Alla nostra richiesta delle ragioni che l’avevano spinto a sospendere le pubblicazioni di Attualità, Muto ha risposto: “Sono stato accusato di aver voluto commercializzare un fatto doloroso; per questo, onde evitare ogni dubbio al riguardo, con mio grande dispiacere sono stato costretto a far cessare le pubblicazioni della mia rivista. Non mi hanno spinto né questioni politiche né d’altra natura e tanto meno ho mai conosciuto, come si è voluto dire, gli attuali imputati. Né tanto meno li conobbero i miei familiari. Quando ho avuto la certezza che la Montesi non era morta per disgrazia ho sentito il dovere di smascherare quelli che, secondo le mie indagini, erano i colpevoli: dovevano pagare, non ammettendo la mia coscienza che un cittadino, a qualunque condizione o casta esso appartenga, possa sfuggire alla giustizia. Sono convinto che l’arresto avvenuto ieri sera non è che l’inizio di una azione più vasta. Molti hanno detto che ho guadagnato milioni: in verità, a tutt’oggi non ho avuto che ingenti spese”.

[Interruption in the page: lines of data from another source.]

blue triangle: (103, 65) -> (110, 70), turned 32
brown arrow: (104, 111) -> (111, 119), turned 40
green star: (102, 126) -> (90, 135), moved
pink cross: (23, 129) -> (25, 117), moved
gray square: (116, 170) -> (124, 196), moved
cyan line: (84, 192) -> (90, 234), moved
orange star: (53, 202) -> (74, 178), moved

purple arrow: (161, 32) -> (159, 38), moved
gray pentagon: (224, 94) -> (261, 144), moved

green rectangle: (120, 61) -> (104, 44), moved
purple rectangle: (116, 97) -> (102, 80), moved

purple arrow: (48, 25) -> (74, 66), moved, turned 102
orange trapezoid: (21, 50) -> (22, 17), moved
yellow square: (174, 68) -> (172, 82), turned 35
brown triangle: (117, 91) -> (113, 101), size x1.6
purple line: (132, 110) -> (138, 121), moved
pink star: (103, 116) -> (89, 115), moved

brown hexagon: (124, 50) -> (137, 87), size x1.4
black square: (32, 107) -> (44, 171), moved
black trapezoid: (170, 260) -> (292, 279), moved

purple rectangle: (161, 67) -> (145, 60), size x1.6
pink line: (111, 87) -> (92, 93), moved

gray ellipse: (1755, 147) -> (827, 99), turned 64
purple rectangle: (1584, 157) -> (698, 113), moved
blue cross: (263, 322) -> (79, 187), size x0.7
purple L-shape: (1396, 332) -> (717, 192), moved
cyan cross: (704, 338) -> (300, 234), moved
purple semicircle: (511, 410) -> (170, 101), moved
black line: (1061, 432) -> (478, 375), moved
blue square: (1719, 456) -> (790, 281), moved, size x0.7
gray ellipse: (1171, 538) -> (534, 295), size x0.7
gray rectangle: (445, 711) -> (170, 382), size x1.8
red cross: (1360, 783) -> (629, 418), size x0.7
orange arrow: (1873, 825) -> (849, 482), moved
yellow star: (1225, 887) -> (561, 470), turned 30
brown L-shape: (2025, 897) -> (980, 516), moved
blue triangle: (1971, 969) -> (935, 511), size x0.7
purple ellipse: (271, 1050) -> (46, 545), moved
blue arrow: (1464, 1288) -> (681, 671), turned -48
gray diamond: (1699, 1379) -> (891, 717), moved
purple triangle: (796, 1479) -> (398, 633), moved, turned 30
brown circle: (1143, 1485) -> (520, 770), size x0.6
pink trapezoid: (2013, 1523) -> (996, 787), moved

La famiglia Montesi non ha rivelato eccessivo interesse per i clamorosi provvedimenti. La madre di Wilma ci ha detto piangendo: “In ogni caso nessuno potrà restituirci la nostra bambina”. I Montesi restano ancora disperatamente aggrappati alla loro convinzione e sono decisi a lottare strenuamente per difendere la memoria di Wilma che, sostengono, “era pura, ingenua, modesta, senza ambizioni folli, senza segreti”. Del resto la lettera che Wilma scrisse al fratello del fidanzato pochi giorni prima di morire (e che noi pubblichiamo in questo numero) è un documento di estremo interesse e confermerebbe che Wilma non aveva una doppia vita, che non voleva rompere il fidanzamento, non meditava di fuggire di casa: se si recò realmente al tragico appuntamento con Piero Piccioni (o con chiunque altro) forse fu quella la sua prima scappatella e la pagò con la vita.

Comunque una cosa è certa: nessuno potrà più sbarrare il passo alla giustizia e l’opinione pubblica sarà informata di tutti i retroscena del caso Montesi. La motivazione per l’arresto di Piccioni dice che sussistono “dati sufficienti per ritenere che in data 10 aprile 1953 in territorio di Torvaianica abbia causato la morte per annegamento di Wilma Montesi, la quale abbandonò poi sulla riva credendola cadavere, e che il mare portò via”. L’opinione pubblica potrà conoscere questi indizi nel corso di un pubblico processo. Se tali indizi saranno schiaccianti e tali da travolgere il massiccio alibi di Piero Piccioni, l’imputato verrà condannato come merita; se invece la sua colpevolezza non verrà dimostrata egli sarà assolto: amara prospettiva, ma prima di lui molti cittadini hanno subito l’onta di un processo al termine del quale sono stati assolti magari con formula piena. Non c’era nessuna ragione per usare un trattamento di favore a Piero Piccioni, solo perché è figlio di un ex ministro democratico cristiano.